Given instruction: Could you quote every line of the listing below verbatim, with nothing left out or changed?

----------

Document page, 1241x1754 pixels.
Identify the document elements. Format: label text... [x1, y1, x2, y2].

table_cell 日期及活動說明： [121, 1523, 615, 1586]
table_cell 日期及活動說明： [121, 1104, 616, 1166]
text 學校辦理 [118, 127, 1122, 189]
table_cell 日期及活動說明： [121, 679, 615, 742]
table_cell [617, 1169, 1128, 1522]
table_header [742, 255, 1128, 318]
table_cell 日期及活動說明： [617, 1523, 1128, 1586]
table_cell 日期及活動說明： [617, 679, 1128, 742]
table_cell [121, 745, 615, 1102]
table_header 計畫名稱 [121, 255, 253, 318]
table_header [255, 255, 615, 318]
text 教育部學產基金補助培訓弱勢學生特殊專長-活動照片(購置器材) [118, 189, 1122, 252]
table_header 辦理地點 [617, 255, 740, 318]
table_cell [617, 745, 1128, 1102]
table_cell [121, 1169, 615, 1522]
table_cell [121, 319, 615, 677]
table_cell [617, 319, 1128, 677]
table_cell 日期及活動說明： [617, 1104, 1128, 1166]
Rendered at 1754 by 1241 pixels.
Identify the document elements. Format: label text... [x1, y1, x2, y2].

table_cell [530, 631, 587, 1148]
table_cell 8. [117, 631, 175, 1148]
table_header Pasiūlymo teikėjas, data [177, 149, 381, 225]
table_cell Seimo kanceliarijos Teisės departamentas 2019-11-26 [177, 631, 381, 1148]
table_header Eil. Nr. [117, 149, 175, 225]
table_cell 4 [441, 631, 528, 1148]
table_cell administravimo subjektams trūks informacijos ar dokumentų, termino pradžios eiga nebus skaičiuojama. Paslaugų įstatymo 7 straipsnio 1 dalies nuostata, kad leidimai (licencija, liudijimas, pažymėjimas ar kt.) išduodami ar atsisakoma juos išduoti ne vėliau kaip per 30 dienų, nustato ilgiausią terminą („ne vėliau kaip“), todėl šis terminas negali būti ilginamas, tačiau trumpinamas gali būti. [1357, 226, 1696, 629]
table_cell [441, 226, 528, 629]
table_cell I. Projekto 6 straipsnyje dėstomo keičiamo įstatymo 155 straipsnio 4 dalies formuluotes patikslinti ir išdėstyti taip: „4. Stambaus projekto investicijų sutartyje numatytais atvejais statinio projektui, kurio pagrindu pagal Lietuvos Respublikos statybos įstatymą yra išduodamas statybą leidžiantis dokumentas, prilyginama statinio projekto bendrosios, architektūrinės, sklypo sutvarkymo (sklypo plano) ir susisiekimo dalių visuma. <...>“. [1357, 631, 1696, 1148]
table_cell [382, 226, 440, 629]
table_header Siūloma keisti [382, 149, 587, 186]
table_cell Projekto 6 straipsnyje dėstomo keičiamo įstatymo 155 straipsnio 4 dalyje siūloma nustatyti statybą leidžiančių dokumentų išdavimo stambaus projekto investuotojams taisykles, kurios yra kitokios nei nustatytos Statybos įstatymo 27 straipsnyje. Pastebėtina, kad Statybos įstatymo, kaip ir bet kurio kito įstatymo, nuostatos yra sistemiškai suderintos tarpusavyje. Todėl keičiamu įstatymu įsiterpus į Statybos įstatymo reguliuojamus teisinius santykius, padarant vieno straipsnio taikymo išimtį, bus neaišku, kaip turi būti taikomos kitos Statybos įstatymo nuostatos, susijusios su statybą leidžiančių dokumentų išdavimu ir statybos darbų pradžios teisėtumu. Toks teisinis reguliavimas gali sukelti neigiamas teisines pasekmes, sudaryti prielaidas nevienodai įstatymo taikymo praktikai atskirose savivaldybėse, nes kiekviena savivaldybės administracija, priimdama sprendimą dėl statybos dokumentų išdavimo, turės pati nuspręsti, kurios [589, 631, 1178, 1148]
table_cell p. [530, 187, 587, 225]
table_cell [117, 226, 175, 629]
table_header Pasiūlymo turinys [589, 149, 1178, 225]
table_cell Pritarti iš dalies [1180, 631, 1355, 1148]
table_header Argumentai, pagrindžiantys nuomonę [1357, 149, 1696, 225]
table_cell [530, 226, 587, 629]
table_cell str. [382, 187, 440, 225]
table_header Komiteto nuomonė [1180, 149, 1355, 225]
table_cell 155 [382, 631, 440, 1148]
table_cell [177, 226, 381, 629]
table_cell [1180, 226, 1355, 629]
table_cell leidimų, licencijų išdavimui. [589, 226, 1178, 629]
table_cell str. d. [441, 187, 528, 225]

----------

Problem solution:
Document page, 1241x1754 pixels.
Identify the document elements. Format: label text... [x1, y1, x2, y2].

table_cell 日期及活動說明： [121, 1523, 615, 1586]
table_cell 日期及活動說明： [121, 1104, 616, 1166]
text 學校辦理 [118, 127, 1122, 189]
table_cell 日期及活動說明： [121, 679, 615, 742]
table_cell [617, 1169, 1128, 1522]
table_header [742, 255, 1128, 318]
table_cell 日期及活動說明： [617, 1523, 1128, 1586]
table_cell 日期及活動說明： [617, 679, 1128, 742]
table_cell [121, 745, 615, 1102]
table_header 計畫名稱 [121, 255, 253, 318]
table_header [255, 255, 615, 318]
text 教育部學產基金補助培訓弱勢學生特殊專長-活動照片(購置器材) [118, 189, 1122, 252]
table_header 辦理地點 [617, 255, 740, 318]
table_cell [617, 745, 1128, 1102]
table_cell [121, 1169, 615, 1522]
table_cell [121, 319, 615, 677]
table_cell [617, 319, 1128, 677]
table_cell 日期及活動說明： [617, 1104, 1128, 1166]
Rendered at 1754 by 1241 pixels.
Identify the document elements. Format: label text... [x1, y1, x2, y2].

table_cell [530, 631, 587, 1148]
table_cell 8. [117, 631, 175, 1148]
table_header Pasiūlymo teikėjas, data [177, 149, 381, 225]
table_cell Seimo kanceliarijos Teisės departamentas 2019-11-26 [177, 631, 381, 1148]
table_header Eil. Nr. [117, 149, 175, 225]
table_cell 4 [441, 631, 528, 1148]
table_cell administravimo subjektams trūks informacijos ar dokumentų, termino pradžios eiga nebus skaičiuojama. Paslaugų įstatymo 7 straipsnio 1 dalies nuostata, kad leidimai (licencija, liudijimas, pažymėjimas ar kt.) išduodami ar atsisakoma juos išduoti ne vėliau kaip per 30 dienų, nustato ilgiausią terminą („ne vėliau kaip“), todėl šis terminas negali būti ilginamas, tačiau trumpinamas gali būti. [1357, 226, 1696, 629]
table_cell [441, 226, 528, 629]
table_cell I. Projekto 6 straipsnyje dėstomo keičiamo įstatymo 155 straipsnio 4 dalies formuluotes patikslinti ir išdėstyti taip: „4. Stambaus projekto investicijų sutartyje numatytais atvejais statinio projektui, kurio pagrindu pagal Lietuvos Respublikos statybos įstatymą yra išduodamas statybą leidžiantis dokumentas, prilyginama statinio projekto bendrosios, architektūrinės, sklypo sutvarkymo (sklypo plano) ir susisiekimo dalių visuma. <...>“. [1357, 631, 1696, 1148]
table_cell [382, 226, 440, 629]
table_header Siūloma keisti [382, 149, 587, 186]
table_cell Projekto 6 straipsnyje dėstomo keičiamo įstatymo 155 straipsnio 4 dalyje siūloma nustatyti statybą leidžiančių dokumentų išdavimo stambaus projekto investuotojams taisykles, kurios yra kitokios nei nustatytos Statybos įstatymo 27 straipsnyje. Pastebėtina, kad Statybos įstatymo, kaip ir bet kurio kito įstatymo, nuostatos yra sistemiškai suderintos tarpusavyje. Todėl keičiamu įstatymu įsiterpus į Statybos įstatymo reguliuojamus teisinius santykius, padarant vieno straipsnio taikymo išimtį, bus neaišku, kaip turi būti taikomos kitos Statybos įstatymo nuostatos, susijusios su statybą leidžiančių dokumentų išdavimu ir statybos darbų pradžios teisėtumu. Toks teisinis reguliavimas gali sukelti neigiamas teisines pasekmes, sudaryti prielaidas nevienodai įstatymo taikymo praktikai atskirose savivaldybėse, nes kiekviena savivaldybės administracija, priimdama sprendimą dėl statybos dokumentų išdavimo, turės pati nuspręsti, kurios [589, 631, 1178, 1148]
table_cell p. [530, 187, 587, 225]
table_cell [117, 226, 175, 629]
table_header Pasiūlymo turinys [589, 149, 1178, 225]
table_cell Pritarti iš dalies [1180, 631, 1355, 1148]
table_header Argumentai, pagrindžiantys nuomonę [1357, 149, 1696, 225]
table_cell [530, 226, 587, 629]
table_cell str. [382, 187, 440, 225]
table_header Komiteto nuomonė [1180, 149, 1355, 225]
table_cell 155 [382, 631, 440, 1148]
table_cell [177, 226, 381, 629]
table_cell [1180, 226, 1355, 629]
table_cell leidimų, licencijų išdavimui. [589, 226, 1178, 629]
table_cell str. d. [441, 187, 528, 225]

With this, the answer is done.